Unified Security Framework
Piecemeal add-on security solutions for handheld devices often present problems in software integration, usability, and administration. As an alternative, a unified framework has been developed and is under implementation, which addresses the following security aspects:
- User Authentication - Strong user authentication is the first line of defense for an unattended, lost, or stolen device. Multiple modes of authentication increase the work factor for an attacker; however, very few devices support more than one mode, usually password-based authentication.
- Content Encryption - With sufficient time and effort an authentication mechanism can be compromised. Content encryption is the second line of defense for protecting sensitive information.
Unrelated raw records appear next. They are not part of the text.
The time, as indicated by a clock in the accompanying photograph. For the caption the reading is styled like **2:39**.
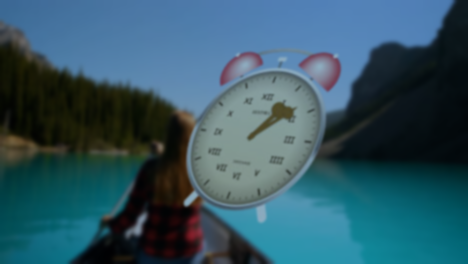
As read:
**1:08**
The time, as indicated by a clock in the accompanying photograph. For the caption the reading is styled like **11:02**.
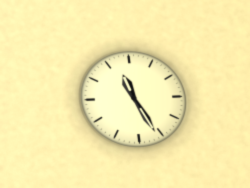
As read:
**11:26**
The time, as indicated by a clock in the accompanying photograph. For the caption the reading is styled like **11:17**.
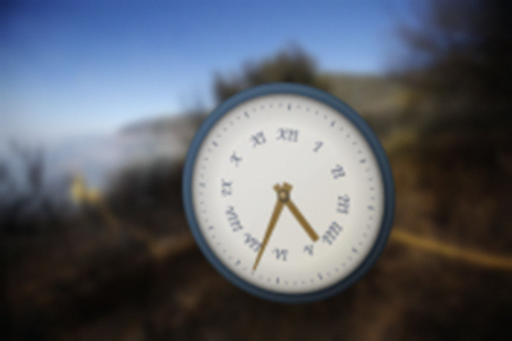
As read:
**4:33**
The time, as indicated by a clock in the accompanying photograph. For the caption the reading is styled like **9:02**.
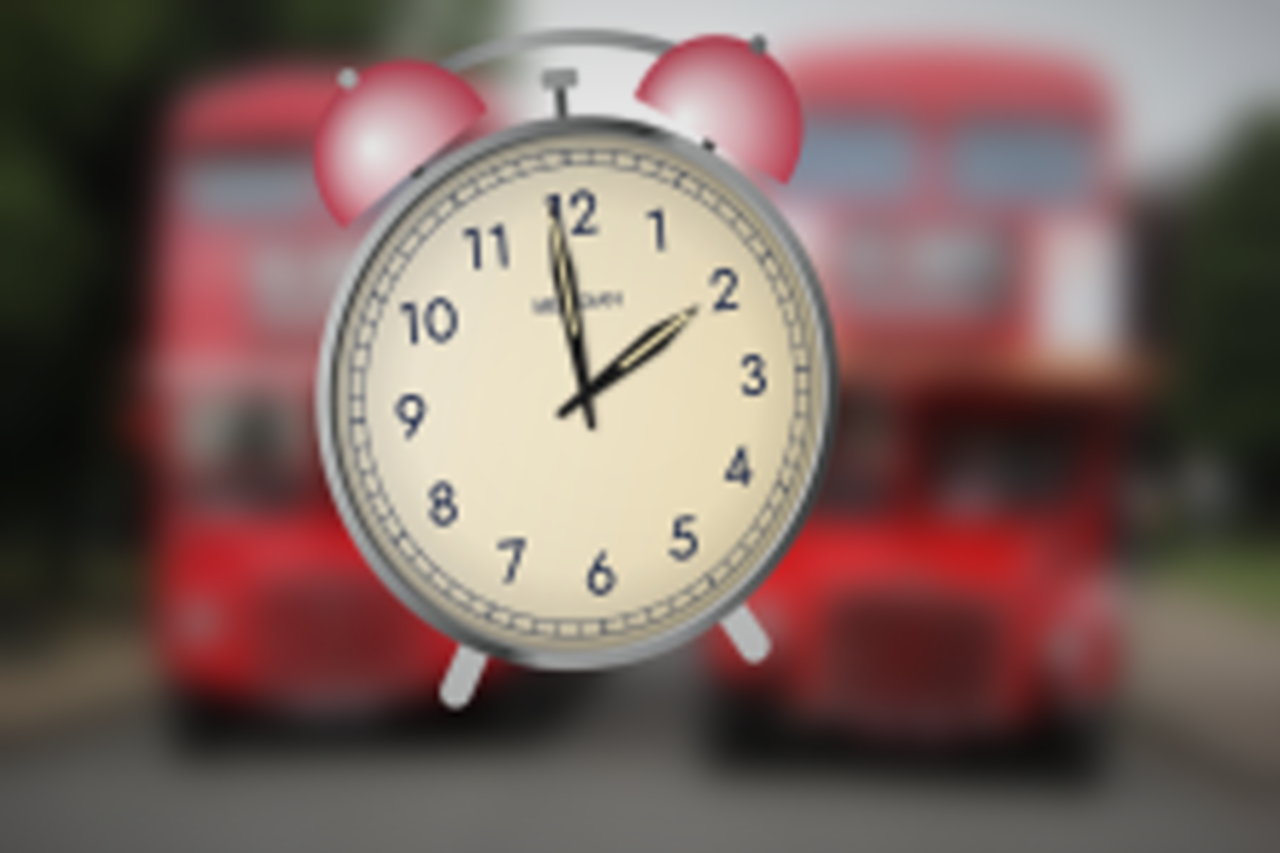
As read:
**1:59**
- Policy Controls - When a device is active, various attacks can occur. Policy rules, enforced for all programs regardless of associated privileges, protect critical components from modification, and limit access to security-related information.
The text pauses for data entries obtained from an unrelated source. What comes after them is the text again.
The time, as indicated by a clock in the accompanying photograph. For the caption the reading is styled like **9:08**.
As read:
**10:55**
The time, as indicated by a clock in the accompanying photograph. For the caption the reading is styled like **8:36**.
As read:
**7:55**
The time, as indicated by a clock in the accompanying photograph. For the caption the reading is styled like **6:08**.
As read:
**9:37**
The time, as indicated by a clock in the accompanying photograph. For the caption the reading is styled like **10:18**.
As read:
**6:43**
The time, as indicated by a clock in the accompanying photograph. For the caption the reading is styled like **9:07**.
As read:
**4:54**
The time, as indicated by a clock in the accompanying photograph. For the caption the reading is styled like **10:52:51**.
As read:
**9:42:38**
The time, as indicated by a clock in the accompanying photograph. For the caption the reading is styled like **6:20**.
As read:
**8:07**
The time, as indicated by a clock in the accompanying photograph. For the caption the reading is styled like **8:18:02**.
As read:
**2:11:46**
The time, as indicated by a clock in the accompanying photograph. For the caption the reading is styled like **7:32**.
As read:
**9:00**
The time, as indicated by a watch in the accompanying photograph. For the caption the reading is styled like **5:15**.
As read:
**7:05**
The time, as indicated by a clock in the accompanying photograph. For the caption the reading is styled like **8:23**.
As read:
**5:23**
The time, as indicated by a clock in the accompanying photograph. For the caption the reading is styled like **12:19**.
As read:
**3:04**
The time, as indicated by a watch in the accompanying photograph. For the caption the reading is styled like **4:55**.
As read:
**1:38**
The framework also supports multiple policy contexts (e.g., restricted and unrestricted, or low, medium, and high) among which a user can choose to operate. A set of grant-style policy rules defines a policy context. One or more authentication steps can be required for any policy context. A cryptographic repository can optionally be made available for use within a policy context.
Existing desktop authentication solutions are often inappropriate for handheld devices. Obstacles include device limitations such as computational speed, network connectivity, battery capacity, and supported hardware interfaces. Any inconvenience due to a cumbersome peripheral attachment, lengthy authentication process, or error-prone interaction discourages use. Handheld devices also have unique features (e.g., power-on/off behavior) that need to be addressed when asserting an authentication mechanism.
Several types of authentication modules, which match the capabilities and limitations of handheld devices, are being developed for the security framework. They include visual authentication, proximity beacons, and novel forms of smart cards.